Facebook

Senin, 23 Maret 2015

Foto Yang Terjatuh


Hari ini selepas Sholat Dzuhur.
Siang ini, saya tunaikan Sholat Dzuhur di kos, entah mengapa, walau biasanya akhir-akhir ini sering saya tunaikan di masjid dekat kos. Selepas Dzuhur, layaknya yang dulu-dulu, selalu sya isi dengan dzikir dan doa, sebisa saya. Mengirim doa untuk Bapak serta Ibu, saudara dan diri saya.
Tapi siang ini, entah mengapa, tepat saya tutup doa akhir dzuhur, pas foto Bapak dan Ibu yang tergantung di kamar terjatuh, tepat berhenti di punggung saya. Syukur tak ada kerusakan apa-apa. Semoga juga bukan pertanda akan terjadi apa-apa. Cuma kangen saja, semoga.

Tembalang, 23 Maret 2015

Minggu, 22 Maret 2015

Rumah


Akhir pekan ini berkesempatan pulang ke Purbalinga, setelah 3 bulan tidak pulang, kali ini menemani Donna memindah barang-barang dari kos ke rumah Sokaraja, serta kondangan ke pernikahan seorang senior. Rutinitas “pulang” pada awal saya kuliah di Semarang, amat sering saya lakukan, menengok dan menemani Ibu adalah tujuan utamanya.
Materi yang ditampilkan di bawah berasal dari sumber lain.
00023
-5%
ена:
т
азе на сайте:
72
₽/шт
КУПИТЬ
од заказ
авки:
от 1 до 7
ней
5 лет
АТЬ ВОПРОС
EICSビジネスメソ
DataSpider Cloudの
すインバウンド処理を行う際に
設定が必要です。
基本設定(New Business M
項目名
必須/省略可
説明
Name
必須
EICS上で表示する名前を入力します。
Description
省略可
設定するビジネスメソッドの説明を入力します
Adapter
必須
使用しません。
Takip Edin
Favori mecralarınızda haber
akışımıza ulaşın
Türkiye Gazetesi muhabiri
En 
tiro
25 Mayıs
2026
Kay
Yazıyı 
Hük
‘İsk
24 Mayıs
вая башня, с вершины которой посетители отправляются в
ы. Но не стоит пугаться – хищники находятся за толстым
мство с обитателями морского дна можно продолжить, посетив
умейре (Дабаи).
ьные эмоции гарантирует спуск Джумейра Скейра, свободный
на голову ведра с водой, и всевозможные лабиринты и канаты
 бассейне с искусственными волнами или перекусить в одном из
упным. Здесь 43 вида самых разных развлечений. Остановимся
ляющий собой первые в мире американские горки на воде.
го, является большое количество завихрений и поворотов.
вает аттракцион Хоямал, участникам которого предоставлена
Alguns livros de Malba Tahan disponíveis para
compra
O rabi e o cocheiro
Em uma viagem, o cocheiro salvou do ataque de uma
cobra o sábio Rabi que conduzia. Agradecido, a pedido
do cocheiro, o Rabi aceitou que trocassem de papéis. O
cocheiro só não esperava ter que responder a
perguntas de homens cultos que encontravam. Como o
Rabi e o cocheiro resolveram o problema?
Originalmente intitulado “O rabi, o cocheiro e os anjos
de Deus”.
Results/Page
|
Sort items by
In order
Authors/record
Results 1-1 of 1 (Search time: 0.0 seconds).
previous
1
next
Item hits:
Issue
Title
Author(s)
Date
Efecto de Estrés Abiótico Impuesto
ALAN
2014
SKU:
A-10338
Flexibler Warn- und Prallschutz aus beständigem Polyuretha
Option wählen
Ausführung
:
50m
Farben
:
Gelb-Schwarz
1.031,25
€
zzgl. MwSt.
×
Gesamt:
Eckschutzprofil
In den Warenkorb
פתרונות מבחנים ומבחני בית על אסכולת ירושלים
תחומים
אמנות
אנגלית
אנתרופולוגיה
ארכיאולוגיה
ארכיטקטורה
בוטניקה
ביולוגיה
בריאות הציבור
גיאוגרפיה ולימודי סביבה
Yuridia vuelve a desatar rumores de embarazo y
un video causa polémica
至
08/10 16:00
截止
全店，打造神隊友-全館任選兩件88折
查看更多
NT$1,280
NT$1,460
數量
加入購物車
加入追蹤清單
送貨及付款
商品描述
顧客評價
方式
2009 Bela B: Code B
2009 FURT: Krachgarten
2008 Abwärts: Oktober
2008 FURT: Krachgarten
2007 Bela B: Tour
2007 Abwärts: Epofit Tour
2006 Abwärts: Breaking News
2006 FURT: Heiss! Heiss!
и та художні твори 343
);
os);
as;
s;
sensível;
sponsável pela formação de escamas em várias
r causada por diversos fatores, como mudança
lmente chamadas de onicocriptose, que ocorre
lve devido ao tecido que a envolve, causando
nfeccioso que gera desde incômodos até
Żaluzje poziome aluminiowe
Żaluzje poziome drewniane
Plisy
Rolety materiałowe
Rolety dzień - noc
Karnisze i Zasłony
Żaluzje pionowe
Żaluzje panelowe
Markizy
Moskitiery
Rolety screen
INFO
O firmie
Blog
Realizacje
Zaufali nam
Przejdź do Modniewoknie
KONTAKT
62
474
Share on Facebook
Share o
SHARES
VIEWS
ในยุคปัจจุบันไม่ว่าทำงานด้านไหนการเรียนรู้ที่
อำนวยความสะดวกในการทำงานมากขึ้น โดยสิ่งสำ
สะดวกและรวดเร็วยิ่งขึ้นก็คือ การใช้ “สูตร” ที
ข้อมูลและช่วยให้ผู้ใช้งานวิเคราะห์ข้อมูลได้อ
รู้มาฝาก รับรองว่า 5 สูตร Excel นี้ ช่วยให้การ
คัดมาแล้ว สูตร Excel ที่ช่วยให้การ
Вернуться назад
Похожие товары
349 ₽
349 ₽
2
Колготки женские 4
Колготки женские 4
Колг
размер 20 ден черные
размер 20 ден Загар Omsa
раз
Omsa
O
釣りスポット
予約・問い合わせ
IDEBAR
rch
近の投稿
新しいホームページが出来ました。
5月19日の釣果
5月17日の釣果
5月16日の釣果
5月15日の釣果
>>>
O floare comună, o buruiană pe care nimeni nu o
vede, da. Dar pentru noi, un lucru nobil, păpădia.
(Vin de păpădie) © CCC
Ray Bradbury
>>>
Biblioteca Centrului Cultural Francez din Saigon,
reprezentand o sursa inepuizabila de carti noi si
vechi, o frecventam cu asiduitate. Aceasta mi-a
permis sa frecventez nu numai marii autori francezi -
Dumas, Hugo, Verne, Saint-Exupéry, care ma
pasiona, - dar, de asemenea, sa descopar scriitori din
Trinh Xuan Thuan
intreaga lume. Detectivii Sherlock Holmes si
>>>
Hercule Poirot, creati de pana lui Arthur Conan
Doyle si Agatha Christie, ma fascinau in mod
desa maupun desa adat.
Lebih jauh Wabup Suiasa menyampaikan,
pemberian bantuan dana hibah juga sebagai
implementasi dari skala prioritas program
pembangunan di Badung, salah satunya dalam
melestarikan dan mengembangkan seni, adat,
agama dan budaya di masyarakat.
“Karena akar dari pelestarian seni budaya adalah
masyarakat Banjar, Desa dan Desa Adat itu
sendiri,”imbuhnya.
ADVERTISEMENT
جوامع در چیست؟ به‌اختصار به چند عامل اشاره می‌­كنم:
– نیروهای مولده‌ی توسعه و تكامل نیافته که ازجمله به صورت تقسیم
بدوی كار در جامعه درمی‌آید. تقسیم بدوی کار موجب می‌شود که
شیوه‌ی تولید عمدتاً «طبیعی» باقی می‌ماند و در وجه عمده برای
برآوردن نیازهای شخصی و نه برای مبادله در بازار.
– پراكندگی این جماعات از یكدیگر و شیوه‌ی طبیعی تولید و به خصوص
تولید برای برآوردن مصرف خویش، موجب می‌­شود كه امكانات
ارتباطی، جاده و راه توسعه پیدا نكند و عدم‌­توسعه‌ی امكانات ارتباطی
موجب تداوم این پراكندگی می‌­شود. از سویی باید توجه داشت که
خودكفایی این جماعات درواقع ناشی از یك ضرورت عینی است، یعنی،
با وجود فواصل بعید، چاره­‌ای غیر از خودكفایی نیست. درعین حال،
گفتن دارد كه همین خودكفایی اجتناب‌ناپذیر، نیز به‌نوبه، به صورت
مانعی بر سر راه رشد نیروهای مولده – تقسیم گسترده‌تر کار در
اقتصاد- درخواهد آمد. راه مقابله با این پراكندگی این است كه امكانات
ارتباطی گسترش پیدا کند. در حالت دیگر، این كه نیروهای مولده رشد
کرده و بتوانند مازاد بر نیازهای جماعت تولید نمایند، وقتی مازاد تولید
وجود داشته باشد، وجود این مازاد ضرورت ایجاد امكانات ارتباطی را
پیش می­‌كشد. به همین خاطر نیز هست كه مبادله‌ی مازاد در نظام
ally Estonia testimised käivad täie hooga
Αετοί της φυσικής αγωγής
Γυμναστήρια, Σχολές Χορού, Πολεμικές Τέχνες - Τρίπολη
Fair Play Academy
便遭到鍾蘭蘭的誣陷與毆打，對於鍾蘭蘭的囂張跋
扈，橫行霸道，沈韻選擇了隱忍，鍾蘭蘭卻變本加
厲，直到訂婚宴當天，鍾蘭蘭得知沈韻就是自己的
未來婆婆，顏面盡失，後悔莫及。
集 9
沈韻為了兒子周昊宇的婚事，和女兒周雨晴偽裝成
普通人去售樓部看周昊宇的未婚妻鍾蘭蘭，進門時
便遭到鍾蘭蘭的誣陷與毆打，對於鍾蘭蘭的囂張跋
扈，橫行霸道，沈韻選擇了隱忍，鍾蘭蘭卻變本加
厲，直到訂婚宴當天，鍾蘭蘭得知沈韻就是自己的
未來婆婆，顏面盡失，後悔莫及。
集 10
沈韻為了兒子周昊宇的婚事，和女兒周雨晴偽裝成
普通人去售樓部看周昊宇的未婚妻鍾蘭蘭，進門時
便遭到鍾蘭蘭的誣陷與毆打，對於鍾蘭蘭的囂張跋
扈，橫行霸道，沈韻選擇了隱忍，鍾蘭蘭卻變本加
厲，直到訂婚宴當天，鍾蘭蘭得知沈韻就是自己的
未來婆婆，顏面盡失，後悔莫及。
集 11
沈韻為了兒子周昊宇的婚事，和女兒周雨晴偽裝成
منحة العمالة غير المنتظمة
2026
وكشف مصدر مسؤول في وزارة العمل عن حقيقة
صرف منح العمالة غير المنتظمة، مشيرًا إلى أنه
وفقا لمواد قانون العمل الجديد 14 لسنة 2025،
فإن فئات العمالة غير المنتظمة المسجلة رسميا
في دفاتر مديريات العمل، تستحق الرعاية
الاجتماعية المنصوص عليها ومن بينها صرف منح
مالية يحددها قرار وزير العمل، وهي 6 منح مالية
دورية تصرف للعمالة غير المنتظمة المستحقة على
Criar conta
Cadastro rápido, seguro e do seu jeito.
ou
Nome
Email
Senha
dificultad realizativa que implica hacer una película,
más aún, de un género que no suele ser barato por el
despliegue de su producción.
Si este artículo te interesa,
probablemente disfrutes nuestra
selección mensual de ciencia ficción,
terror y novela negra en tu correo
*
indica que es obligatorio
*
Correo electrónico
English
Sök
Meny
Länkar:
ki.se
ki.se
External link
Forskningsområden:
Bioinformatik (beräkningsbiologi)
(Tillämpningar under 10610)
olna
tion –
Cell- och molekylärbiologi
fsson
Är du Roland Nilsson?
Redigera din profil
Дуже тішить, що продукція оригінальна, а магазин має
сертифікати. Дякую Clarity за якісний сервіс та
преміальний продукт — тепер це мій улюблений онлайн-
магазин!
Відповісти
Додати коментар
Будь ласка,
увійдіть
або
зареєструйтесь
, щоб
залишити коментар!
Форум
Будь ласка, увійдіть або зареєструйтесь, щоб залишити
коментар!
Dua kali dalam kurun waktu sebulan, pasti saya sempatkan.
Selepas wafatnya Ibu, saya jarang pulang ke Purbalingga. Karena “tak ada lagi” yang musti ditengok di rumah, kebetulan Bapak masih aktif dinas di luar pulau, dan kakak-kakak yang juga jauh merantau. Jadilah, rumah kosong,hanya ditunggu seorang pembantu, yang sudah puluhan tahun setia membantu di rumah kami.  sesekali sewaktu saja ada long weekend, kami memang janjian untuk pulang, temu kangen di rumah, barulah rumah menjadi “berpenghuni lagi”.

Rabu, 18 Maret 2015

Tanpa Ilmu

Seharian ini teman kos beberapa kali meminta waktu saya untuk take video dan wawancara. Untuk tugas kuliah selorohnya, ketika saya tanya untuk apa wawancara tersebut. Tapi beberapa kali itu pula saya tolak, bukan karena tak ada waktu, toh saya juga sedang nganggur di kos selama ini, tapi jauh karena topik yang Ia ajukan. Wawancara bagi saya sudah menjadi hal biasa, setahun kemarin selama menjadi Presiden IYPInstitute, tiap bulan ada saja yang meminta wawancara.
Ya topik yang dia ajukan bukan bidang ilmu yang saya pelajari selama ini. Saya tolak permintaannya karena saya tidak mau berkomentar, berpendapat apalagi sampai dianggap menghakimi pada sesuatu tanpa saya ketahui ilmunya. Itu prisip bagi saya, karena tanpa ilmu yang mumpuni, pendapat kita hanya bualan, tak jarang justru bisa memperlihatkan ketidaktahuan kita.

Sore ini selepas mandi, Ia masih membujuk, “ayolah mas, baca buku bentar dulu, kan jadi udah ada ilmunya”. Tapi saya masih pada jawaban yang sama, “saya tak punya ilmunya”. Bagi saya, membaca sepintas seperti yang Ia sarankan, hanya memberi kita gambaran kulit, bukan inti dari permasalahan. Setangkup maaf saya ucapkan, tidak dapat membantu tugas kuliahnya.